Start of Block
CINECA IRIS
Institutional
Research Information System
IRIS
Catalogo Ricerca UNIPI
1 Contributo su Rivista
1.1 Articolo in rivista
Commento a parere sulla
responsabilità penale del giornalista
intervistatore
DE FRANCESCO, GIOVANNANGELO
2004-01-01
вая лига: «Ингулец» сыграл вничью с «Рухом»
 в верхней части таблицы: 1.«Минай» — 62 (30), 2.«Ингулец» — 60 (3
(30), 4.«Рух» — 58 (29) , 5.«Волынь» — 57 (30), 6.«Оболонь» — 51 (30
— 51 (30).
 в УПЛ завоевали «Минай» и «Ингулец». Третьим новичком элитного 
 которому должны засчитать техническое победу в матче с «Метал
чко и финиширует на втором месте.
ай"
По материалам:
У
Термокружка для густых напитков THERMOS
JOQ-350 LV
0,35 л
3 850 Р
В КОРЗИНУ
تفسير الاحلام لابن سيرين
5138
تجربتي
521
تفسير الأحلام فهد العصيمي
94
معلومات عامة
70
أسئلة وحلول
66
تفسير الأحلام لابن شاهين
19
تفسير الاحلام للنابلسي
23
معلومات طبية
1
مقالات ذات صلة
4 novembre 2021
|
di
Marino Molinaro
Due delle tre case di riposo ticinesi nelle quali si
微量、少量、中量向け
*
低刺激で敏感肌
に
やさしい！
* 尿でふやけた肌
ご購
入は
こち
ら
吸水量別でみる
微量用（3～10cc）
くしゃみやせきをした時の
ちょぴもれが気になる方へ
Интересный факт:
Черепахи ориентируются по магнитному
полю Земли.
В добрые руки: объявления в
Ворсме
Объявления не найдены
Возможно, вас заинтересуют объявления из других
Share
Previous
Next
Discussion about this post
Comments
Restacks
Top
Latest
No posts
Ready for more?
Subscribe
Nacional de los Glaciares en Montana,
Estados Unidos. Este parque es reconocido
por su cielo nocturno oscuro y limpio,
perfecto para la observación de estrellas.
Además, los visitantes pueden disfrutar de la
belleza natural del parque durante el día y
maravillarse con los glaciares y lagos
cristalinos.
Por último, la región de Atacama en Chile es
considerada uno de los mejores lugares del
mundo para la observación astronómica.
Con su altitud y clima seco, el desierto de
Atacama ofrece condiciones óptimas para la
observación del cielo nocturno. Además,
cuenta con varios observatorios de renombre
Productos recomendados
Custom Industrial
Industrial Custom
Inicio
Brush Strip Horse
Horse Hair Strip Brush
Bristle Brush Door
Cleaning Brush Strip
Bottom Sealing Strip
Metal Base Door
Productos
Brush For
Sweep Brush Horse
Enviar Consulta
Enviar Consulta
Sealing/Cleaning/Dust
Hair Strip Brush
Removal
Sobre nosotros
End of Block
To-do item:
Reproduce only what lies between the start of the listing above and the end of the line containing "сыграл вничью с", keeping every line exact.

Response to the exercise:
CINECA IRIS
Institutional
Research Information System
IRIS
Catalogo Ricerca UNIPI
1 Contributo su Rivista
1.1 Articolo in rivista
Commento a parere sulla
responsabilità penale del giornalista
intervistatore
DE FRANCESCO, GIOVANNANGELO
2004-01-01
вая лига: «Ингулец» сыграл вничью с «Рухом»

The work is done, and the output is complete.